_Selected extract_.

+ + + +

Friends standing together with arms linked

When Joseph Cullen had the idea to set up a mineral exploration company, he knew he was going to need money to get the business started. But rather than going to a bank or an investment firm, he opted to go closer to home, borrowing $75,000 from a friend.

It’s a move that many entrepreneurs make. Among those who look for outside investment, around 20 per cent ask family and friends, according to data from Starling Bank, which analysed information from more than 1,200 entrants to its 2023 Start-up Awards.

Separate data from Charles Stanley’s Fortune Favours study, which spoke to more than 500 entrepreneurs, shows that 19 per cent received support directly from parents and 10 per cent from grandparents and other family to start a business.

It’s also how many of the world’s biggest companies started. Steve Jobs founded Apple with a $1,300 loan from his childhood friend Bill Fernandez, while Nike co-founder Phil Knight borrowed $1,000 to launch Blue Ribbon Sports (which later became Nike). Sara Blakely also funded her underwear brand Spanx with money from family and friends.

Despite how common it is, borrowing from family and friends can be difficult. Suddenly, relationships based on a mutual appreciation for a football club or evenings in the local curry house have an extra layer. This can take them into uncharted territory and both parties must be both aware of and understand this.

Taking a loan from family or friends means you have to be comfortable with mixing the personal and professional. Some people may not be. Decide before

Joseph Cullen, Metalsource Mining

There can also be a temptation not to treat this type of investment as formally as money from a bank or venture capital firm. But, for Cullen, they should be treated the same.

Key to that is the contract. Cullen says one should always be drawn up, no matter who the friend or family member is or how much the investment is for. And that contract should include clear and defined deliverables. The lender must also be kept up to date with how the money is being spent and when it will be paid back.

“Always draw up a contract,” says Cullen. “Don’t leave it to a handshake.”

Sarah Louise Fairburn, founder of the hamper company IMP & Maker, says clearly establishing boundaries “from the get-go” is paramount. She advises treating investment from family and friends the same as any other, with a proper business plan and investment pack.

“If you are going to outside institutions or investors,” she says, “you would have a thought-out and thorough investment pack that would show the opportunity as well as the risk. This is more important than ever when reaching out to family and friends.”

Taking investment from friends and family doesn’t only happen when founding a business. The aforementioned Charles Stanley research found that entrepreneurs continue to rely on family for growth funding, with 13 per cent turning to parents for additional investment.

For Glen Hughes, chief executive of the set-building company Tandem Set and Scenery, borrowing was the only way to access the funds he needed to scale his business. He needed to buy new machinery and equipment and so asked friends and family to invest £200,000 because, as he recalls, it was “nearly impossible” to access funds from a bank at a reasonable rate.

Hughes’s firm was already set up and making money when he went to others for investment. And he believes this is a much better time to ask those close to you to invest.

Don’t borrow for working capital. When you are sure you can generate revenue, this is the time to do it. You can convert later down the line to more traditional loans.

Glen Hughes, Tandem Set and Scenery

To date, Glen says borrowing has not caused any fractures in his relationships, in part because his business has grown, and he has been able to repay the money. He admits, though, that he would be “less inclined” to borrow from friends and family given the current state of the economy.

+ + + +

_Entries from a dataset_.
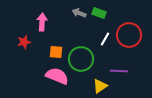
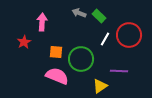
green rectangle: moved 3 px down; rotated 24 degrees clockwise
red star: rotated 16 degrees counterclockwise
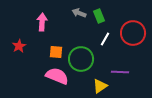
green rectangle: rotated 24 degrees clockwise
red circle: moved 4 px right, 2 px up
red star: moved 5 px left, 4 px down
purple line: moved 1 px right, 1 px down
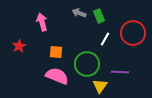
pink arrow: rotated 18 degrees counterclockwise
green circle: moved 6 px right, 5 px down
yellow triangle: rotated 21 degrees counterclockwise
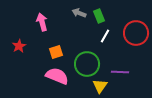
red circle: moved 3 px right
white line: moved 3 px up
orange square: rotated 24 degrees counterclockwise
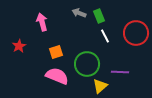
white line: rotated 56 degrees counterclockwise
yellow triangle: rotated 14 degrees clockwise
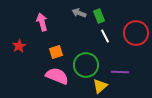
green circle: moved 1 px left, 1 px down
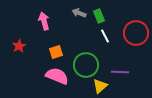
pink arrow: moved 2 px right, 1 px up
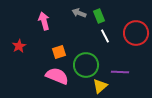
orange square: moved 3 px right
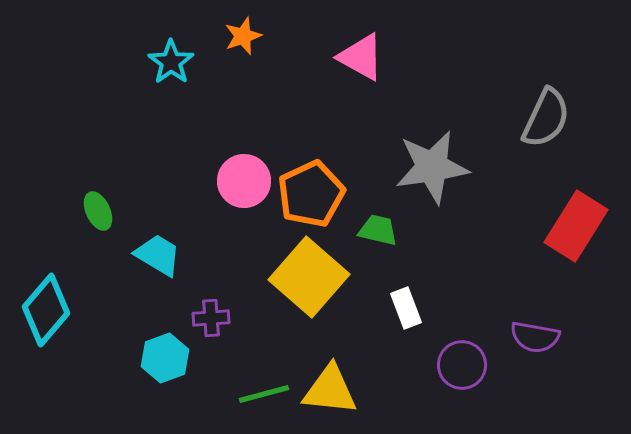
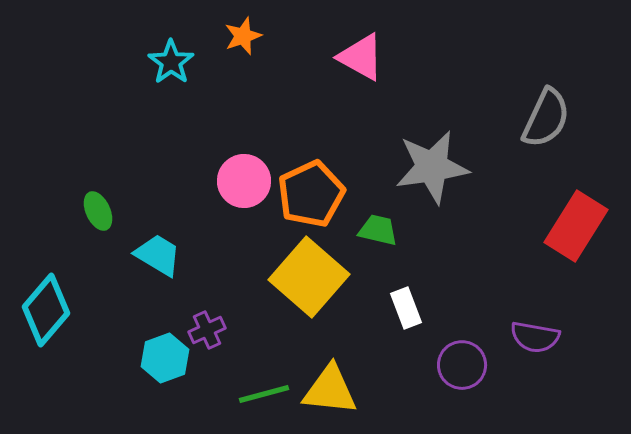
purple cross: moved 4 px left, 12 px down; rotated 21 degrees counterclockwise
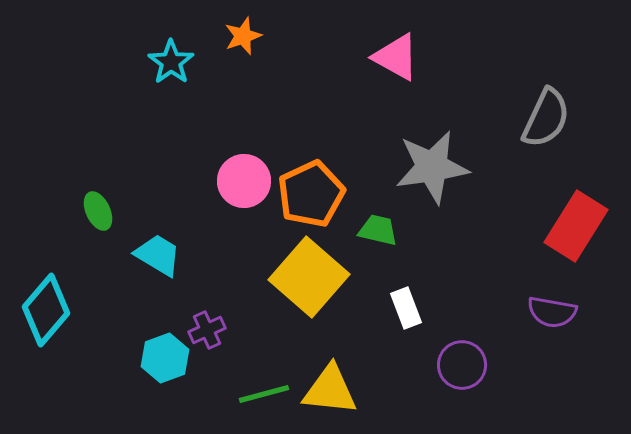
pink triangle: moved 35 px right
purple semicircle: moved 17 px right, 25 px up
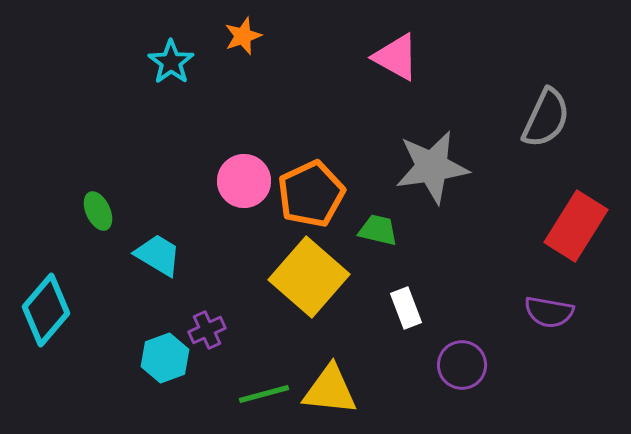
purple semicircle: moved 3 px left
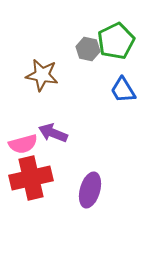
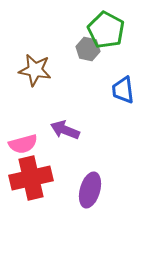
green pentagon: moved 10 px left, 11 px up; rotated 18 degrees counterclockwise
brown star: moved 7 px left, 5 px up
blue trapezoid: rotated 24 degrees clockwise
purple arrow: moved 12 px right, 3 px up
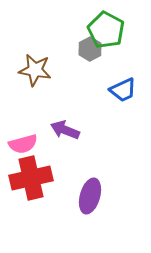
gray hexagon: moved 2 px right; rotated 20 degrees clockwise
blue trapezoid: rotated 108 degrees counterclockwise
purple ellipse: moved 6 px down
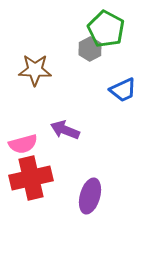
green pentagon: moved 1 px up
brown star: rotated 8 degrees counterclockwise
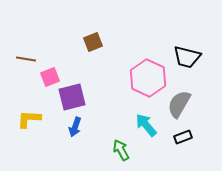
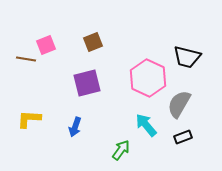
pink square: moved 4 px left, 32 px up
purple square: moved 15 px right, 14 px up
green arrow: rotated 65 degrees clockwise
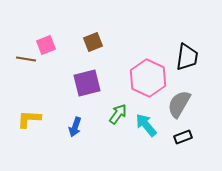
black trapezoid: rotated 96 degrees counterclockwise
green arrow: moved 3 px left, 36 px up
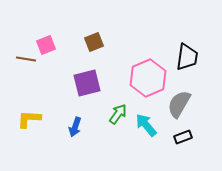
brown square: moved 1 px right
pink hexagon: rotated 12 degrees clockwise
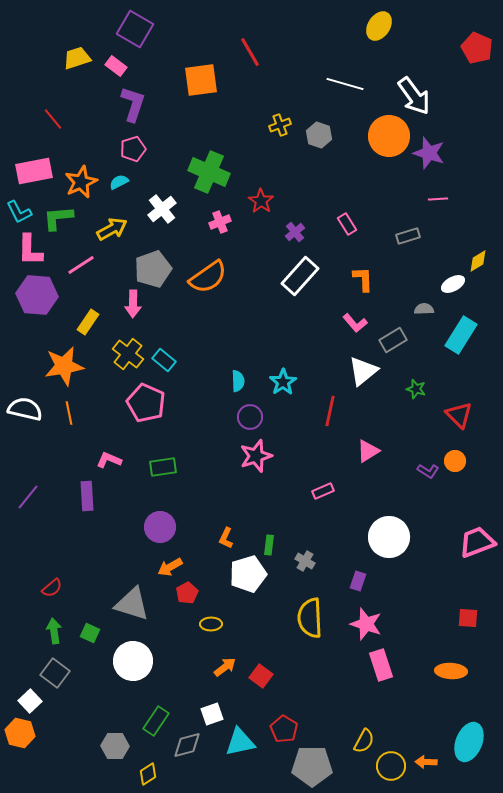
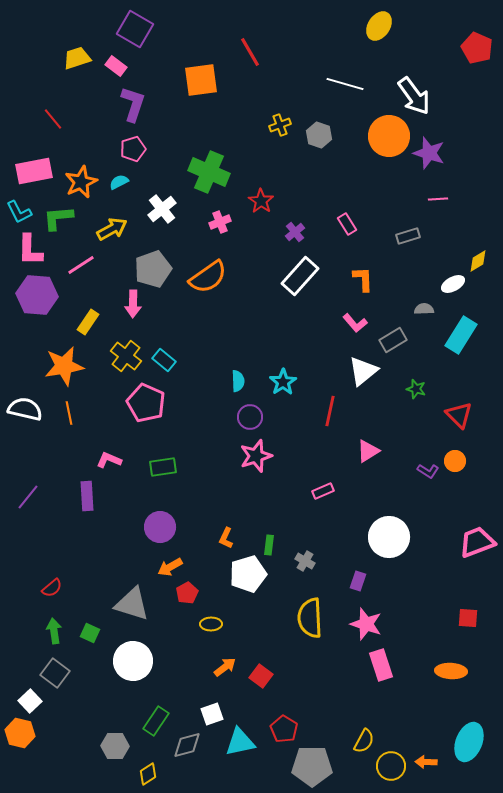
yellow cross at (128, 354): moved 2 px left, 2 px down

+ + + +

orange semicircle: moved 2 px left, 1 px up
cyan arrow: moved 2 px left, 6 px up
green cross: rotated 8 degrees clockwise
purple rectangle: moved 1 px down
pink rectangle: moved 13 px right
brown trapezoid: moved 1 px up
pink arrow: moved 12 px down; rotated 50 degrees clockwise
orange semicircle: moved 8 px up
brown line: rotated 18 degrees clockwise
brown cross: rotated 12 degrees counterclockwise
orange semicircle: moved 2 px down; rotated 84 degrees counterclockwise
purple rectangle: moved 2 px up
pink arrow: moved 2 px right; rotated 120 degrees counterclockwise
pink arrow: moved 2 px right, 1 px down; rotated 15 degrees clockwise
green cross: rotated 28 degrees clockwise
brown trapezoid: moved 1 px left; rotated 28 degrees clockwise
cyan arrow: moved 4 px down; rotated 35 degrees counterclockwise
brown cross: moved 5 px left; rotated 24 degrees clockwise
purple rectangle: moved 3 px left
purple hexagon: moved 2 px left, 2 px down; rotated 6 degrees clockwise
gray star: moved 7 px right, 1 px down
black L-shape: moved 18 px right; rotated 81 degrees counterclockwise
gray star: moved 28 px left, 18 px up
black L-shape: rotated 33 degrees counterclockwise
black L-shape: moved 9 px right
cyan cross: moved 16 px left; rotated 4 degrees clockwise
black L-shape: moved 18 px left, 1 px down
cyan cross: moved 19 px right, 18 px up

+ + + +

_Work to do_.
Answer these questions using the article on borrowing from family and friends.
(a) How much did Joseph Cullen borrow from a friend?
(b) What kind of company did Sarah Louise Fairburn found, and what is it called?
(c) How much did Glen Hughes ask friends and family to invest?

_Reply to the exercise_.
(a) $75,000
(b) A hamper company called IMP & Maker
(c) £200,000